To construct our training and evaluation corpi, we draw from across GDELT's archives in a vast array of formats from modern to legacy and from widely supported like JSON through compact binary formats optimized for specific tasks. Many of these datasets are designed for specific tasks, are fully denormalized or are stored in formats optimized for their specific use case, such as Translingual 1.0 spectral logs that capture the grammatical constructs and word contexts our existing models have observed evolving into new forms and/or have struggled with. GDELT 2.0 made heavy use of purpose-built formats designed for highly optimized binary interchange, including formats that allowed UTF8-encoded Unicode content to be observed in parallel as both UTF8 and ASCII, allowing absolute maximization of throughput for latency-sensitive applications.
This means that drawing together all of this data and reformatting it into a consistent normalized format for machine translation corpus use requires an environment supportive of extremely high random IOP access patterns to extract, reformat, compile and normalize. While direct-attached "Local SSDs" in GCE offer high-performance high-IOP storage, RAM disks offer an orders-of-magnitude increase in performance, yet their filesystem-like semantics allow the use of existing filesystem-dependent tooling.
Today's M2 GCE VMs support up to 12TB of RAM in an SSI.
Thus, to bring our datasets together and normalize them, we use large-memory GCE VMs to draw together our disparate archives and normalize them into standard UTF8 JSON-NL files.
Once our corpi have been normalized and stored as JSON-NL files in GCS, we can operate on them directly through BigQuery's "external data sources" capability that allows us to query files from GCS directly, without having to first load them into a BigQuery table.

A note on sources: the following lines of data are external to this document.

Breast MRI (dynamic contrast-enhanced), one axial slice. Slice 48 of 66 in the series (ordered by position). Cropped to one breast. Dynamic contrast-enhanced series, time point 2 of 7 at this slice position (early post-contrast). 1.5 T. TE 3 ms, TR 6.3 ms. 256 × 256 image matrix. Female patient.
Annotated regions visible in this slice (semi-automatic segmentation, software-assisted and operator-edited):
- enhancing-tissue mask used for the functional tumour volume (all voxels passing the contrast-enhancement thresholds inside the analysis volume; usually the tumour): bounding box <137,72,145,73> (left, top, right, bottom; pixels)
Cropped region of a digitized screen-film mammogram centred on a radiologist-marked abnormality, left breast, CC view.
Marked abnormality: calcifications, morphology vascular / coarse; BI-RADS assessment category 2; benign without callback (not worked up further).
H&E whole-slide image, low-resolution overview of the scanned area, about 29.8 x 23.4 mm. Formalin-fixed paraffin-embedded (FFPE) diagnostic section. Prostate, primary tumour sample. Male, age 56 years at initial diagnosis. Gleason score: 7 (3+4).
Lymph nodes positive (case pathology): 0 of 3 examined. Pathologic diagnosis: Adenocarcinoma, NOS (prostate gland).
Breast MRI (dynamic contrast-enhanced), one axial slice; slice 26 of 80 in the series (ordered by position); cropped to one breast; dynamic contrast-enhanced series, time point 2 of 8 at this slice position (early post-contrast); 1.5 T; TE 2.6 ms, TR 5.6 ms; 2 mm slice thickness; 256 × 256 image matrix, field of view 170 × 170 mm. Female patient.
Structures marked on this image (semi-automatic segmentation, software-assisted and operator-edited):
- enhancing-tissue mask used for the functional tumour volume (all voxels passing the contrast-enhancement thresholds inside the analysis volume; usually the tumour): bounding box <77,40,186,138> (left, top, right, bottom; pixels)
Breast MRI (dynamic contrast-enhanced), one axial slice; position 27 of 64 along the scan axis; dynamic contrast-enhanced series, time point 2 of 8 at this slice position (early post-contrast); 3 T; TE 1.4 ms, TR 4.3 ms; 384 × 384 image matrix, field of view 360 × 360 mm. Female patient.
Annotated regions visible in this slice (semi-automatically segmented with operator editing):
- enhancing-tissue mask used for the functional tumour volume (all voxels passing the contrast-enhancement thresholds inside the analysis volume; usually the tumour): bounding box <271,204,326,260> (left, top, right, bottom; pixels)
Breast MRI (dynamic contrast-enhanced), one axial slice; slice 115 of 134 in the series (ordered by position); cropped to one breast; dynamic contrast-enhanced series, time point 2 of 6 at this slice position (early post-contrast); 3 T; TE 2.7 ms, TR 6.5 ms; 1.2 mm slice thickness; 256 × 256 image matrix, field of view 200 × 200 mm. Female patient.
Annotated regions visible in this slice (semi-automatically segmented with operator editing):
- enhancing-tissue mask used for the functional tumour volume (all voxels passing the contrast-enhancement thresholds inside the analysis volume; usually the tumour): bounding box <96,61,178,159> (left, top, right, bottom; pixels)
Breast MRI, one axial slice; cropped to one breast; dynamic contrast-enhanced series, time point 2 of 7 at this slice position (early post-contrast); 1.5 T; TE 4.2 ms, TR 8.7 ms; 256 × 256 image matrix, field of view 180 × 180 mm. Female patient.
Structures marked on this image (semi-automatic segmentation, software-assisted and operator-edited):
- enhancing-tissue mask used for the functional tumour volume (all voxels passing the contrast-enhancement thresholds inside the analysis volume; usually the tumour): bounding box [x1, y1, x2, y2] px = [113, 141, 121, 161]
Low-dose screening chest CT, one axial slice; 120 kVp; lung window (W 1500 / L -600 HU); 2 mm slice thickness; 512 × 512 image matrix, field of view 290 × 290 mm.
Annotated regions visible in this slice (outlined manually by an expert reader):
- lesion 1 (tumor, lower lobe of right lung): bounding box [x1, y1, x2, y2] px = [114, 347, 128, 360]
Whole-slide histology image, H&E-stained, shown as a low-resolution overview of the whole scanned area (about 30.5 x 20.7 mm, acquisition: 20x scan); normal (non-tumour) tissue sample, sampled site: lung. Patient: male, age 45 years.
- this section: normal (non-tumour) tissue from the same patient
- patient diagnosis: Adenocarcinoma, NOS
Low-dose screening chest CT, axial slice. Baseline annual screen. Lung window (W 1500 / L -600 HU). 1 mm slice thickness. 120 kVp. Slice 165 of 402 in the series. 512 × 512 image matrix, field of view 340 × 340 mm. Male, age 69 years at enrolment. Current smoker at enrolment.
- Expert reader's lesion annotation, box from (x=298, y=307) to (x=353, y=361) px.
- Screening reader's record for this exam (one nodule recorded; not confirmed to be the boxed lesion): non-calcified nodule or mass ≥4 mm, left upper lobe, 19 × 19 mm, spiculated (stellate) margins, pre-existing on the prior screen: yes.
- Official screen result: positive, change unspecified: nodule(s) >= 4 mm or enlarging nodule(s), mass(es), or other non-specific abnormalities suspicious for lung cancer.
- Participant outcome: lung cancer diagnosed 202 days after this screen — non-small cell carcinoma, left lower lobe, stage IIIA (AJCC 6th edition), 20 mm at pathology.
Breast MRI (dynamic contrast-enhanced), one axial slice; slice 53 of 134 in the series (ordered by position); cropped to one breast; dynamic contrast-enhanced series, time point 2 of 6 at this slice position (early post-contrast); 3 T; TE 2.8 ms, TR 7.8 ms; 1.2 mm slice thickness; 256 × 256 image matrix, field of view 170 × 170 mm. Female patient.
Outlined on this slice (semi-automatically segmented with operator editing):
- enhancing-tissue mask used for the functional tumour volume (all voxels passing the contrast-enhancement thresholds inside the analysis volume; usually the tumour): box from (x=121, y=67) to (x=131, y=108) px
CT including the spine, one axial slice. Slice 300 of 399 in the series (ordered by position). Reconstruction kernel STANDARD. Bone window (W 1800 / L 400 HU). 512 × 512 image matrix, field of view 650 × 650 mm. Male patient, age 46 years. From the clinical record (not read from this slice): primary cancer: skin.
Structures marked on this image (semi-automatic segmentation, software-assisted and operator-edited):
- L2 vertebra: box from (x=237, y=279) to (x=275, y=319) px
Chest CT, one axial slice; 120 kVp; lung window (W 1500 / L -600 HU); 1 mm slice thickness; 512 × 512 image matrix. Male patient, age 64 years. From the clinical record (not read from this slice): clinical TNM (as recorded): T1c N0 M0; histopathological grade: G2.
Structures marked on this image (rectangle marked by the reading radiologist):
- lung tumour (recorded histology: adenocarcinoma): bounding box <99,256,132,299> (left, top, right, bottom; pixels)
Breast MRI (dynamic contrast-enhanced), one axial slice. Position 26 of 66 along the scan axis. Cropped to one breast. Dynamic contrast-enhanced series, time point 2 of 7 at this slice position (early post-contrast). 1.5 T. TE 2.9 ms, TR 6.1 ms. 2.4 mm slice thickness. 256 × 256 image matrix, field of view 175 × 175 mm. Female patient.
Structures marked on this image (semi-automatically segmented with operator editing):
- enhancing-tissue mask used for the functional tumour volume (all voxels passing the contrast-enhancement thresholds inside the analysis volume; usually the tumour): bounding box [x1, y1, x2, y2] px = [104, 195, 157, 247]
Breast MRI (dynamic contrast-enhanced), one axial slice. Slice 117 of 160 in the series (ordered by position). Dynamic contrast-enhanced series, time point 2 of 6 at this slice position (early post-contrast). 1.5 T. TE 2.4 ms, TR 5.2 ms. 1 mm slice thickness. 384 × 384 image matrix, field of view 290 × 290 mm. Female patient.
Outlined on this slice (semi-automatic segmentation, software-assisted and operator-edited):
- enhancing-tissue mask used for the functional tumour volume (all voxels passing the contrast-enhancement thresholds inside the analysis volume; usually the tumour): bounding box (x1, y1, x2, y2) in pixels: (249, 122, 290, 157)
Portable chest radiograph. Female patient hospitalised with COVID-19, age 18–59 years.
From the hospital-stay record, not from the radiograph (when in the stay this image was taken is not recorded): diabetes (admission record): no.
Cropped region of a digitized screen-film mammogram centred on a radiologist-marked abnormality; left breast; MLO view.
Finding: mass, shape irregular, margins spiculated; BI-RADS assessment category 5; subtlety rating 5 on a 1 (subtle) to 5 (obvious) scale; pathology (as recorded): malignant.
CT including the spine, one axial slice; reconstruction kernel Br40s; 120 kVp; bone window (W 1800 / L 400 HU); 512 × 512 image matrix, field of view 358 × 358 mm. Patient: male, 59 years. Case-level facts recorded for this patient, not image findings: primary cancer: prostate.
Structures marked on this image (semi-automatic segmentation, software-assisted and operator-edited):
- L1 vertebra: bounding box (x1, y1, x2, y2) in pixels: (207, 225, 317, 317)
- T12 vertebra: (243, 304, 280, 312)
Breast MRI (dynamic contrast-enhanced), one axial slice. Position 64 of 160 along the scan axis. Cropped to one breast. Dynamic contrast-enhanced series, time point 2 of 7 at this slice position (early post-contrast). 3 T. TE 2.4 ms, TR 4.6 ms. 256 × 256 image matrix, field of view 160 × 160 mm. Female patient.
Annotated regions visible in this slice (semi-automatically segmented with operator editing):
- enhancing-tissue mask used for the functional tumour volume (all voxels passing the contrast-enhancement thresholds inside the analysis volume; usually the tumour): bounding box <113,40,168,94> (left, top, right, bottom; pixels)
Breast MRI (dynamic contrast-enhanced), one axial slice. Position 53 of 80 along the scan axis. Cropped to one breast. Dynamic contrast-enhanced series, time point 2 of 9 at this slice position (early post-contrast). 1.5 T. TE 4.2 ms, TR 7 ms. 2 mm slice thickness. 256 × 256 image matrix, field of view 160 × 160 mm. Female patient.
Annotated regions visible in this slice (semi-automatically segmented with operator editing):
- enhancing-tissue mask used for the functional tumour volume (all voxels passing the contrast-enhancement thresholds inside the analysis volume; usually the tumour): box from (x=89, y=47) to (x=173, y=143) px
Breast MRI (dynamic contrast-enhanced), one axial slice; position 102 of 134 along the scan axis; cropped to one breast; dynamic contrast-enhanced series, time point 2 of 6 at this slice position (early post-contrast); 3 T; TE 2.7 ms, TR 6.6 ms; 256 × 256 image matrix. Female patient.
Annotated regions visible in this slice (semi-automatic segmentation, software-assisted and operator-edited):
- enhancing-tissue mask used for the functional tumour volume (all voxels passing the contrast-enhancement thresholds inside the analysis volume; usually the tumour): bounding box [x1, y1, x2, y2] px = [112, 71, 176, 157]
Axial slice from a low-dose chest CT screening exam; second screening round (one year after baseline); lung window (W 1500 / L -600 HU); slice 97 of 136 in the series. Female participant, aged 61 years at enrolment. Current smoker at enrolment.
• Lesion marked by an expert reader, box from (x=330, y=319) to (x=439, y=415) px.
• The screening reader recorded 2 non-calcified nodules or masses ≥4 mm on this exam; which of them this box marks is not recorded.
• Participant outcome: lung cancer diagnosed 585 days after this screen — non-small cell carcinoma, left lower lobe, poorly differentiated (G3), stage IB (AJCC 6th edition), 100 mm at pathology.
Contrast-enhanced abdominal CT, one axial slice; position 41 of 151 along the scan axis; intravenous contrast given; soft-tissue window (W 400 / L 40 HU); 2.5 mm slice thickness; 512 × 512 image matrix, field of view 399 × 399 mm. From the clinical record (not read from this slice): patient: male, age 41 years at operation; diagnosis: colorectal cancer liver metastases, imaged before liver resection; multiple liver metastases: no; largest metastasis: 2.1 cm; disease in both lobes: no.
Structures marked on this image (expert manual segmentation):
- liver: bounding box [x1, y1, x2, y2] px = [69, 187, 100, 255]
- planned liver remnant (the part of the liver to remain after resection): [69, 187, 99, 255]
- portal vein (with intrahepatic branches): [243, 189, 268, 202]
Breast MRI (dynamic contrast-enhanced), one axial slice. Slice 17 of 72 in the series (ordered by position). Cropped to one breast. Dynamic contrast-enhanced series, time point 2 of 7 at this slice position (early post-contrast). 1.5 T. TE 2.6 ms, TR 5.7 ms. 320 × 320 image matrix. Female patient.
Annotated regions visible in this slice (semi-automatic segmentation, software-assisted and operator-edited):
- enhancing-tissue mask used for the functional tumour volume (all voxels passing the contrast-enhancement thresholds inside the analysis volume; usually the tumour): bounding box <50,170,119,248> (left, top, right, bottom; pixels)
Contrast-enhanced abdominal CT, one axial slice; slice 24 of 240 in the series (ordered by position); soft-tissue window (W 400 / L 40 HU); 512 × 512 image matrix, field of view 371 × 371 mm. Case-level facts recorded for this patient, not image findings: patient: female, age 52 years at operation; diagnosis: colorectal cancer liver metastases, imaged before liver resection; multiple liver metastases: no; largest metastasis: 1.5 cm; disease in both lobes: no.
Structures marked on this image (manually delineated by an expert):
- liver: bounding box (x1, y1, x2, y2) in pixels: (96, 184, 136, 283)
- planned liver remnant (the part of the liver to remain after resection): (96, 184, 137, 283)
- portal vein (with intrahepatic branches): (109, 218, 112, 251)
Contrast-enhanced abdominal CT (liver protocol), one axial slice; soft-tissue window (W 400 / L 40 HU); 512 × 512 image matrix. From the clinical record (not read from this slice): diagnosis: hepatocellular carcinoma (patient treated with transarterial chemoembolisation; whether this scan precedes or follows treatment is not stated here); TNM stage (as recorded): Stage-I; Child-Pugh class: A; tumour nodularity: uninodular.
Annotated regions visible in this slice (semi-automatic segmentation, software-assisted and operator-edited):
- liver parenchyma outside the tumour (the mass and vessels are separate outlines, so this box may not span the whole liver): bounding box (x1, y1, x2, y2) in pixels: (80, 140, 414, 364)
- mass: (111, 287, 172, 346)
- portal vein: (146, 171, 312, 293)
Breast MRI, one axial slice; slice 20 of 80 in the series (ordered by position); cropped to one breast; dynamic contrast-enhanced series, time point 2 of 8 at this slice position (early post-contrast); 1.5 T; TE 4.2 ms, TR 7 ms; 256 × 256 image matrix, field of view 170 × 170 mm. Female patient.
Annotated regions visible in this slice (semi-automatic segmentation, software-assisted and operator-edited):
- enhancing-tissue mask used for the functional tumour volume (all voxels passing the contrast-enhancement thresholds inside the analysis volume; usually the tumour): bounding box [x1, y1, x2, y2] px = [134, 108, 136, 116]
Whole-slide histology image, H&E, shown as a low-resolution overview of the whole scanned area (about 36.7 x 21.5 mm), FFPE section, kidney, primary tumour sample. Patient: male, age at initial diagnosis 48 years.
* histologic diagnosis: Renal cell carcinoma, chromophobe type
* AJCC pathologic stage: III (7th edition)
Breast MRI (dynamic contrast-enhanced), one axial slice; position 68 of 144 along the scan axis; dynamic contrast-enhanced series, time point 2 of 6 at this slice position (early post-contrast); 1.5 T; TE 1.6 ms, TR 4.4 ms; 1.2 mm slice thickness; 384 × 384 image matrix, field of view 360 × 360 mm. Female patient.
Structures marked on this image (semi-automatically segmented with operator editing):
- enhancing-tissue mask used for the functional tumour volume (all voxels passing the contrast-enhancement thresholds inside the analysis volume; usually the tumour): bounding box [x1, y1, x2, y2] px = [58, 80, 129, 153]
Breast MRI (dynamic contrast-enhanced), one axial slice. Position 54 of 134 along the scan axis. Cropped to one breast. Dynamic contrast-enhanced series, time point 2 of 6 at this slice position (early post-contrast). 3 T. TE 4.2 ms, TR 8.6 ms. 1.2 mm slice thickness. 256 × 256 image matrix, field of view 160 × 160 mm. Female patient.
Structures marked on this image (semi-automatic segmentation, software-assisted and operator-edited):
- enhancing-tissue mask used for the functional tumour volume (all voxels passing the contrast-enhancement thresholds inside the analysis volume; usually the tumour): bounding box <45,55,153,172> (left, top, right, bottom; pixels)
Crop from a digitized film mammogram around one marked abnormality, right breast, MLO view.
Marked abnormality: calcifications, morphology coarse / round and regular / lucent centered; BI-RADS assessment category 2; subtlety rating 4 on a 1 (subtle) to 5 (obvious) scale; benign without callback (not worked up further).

We combine this with BigQuery's "EXPORT DATA" capability to write the results directly back to GCS.
Thus, we can compute any analysis of our corpus using a single BQ CLI command that combines an "external_table_definition" flag and an "EXPORT DATA" SQL command as:
time bq query --use_legacy_sql=false --external_table_definition=data::[TABLE DEFINITION GOES HERE]@NEWLINE_DELIMITED_JSON=gs://bucket/sourcefiles*.json "EXPORT DATA OPTIONS(uri='gs://tmpbucket/tmpoutputfiles-*.json', format='JSON', overwrite=true) AS select [QUERY GOES HERE] from data"
We can then concatenate the sharded output using a simple gsutil command:
time gsutil -q cat gs://tmpbucket/tmpoutputfiles-*.json > gs://bucket/finaloutputfile.json
The importance of BigQuery's ability to operate at "dataset scale" cannot be overemphasized in terms of the profoundly new capabilities it makes possible. The ability to sift population-scale patterns from repositories means we can identify those microlevel patterns too rare to be identified from small random samples and observe complex interactions that wouldn't be clearly captured at even medium sample sizes.
This workflow is a perfect example of the power of the modern cloud, using GCE's RAM disks to assemble and normalize vast archives and then BigQuery to interactively explore those archives at dataset scale.